CHALLENGE – Reproduce the rows from the line with "kingdom: Plantae" up to and including the line with "locality: Arctic Alaska.", changing "collection date" to "date collected" and keeping everything else the same.

Begin EXTRACTED ENTRIES

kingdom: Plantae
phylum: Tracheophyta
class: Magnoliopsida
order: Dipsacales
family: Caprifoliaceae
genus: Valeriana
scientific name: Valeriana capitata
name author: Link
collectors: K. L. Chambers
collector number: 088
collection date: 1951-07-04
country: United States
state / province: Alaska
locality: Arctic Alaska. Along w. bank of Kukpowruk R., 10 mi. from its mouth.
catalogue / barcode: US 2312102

End EXTRACTED ENTRIES
Begin EXTRACTED ENTRIES

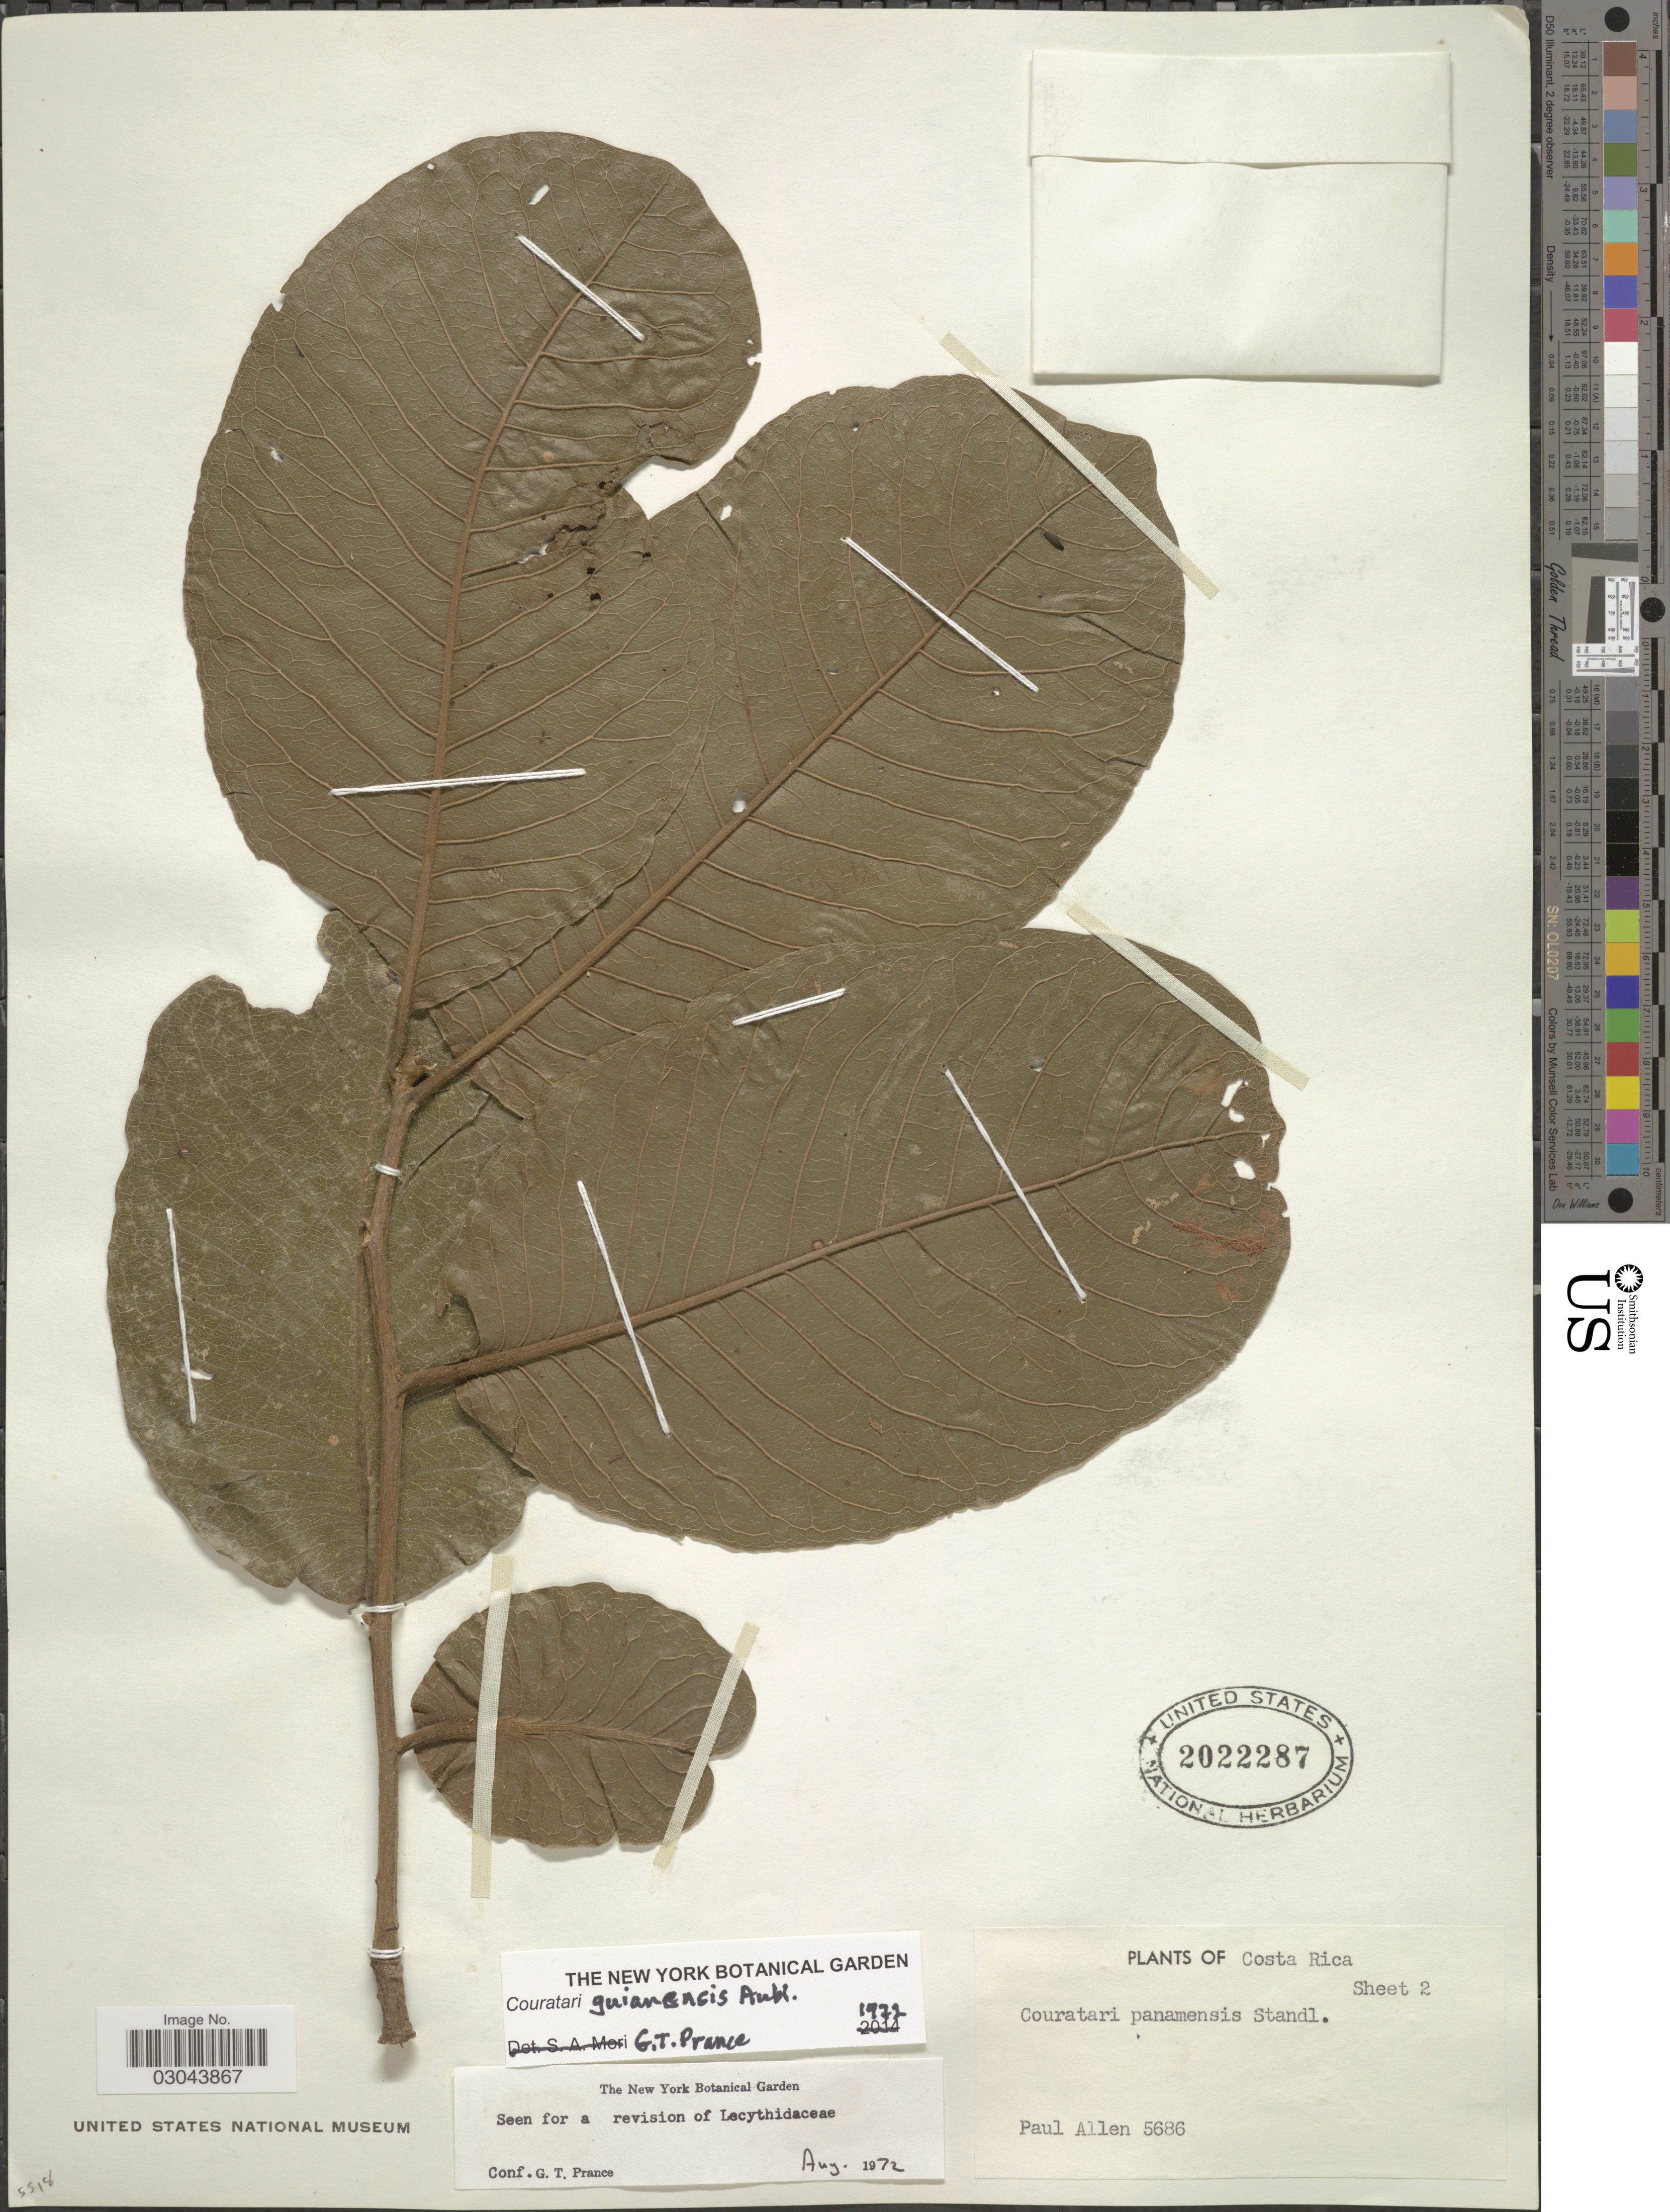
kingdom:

End EXTRACTED ENTRIES

SOLVED PROBLEM –
kingdom: Plantae
phylum: Tracheophyta
class: Magnoliopsida
order: Dipsacales
family: Caprifoliaceae
genus: Valeriana
scientific name: Valeriana capitata
name author: Link
collectors: K. L. Chambers
collector number: 088
date collected: 1951-07-04
country: United States
state / province: Alaska
locality: Arctic Alaska. Along w. bank of Kukpowruk R., 10 mi. from its mouth.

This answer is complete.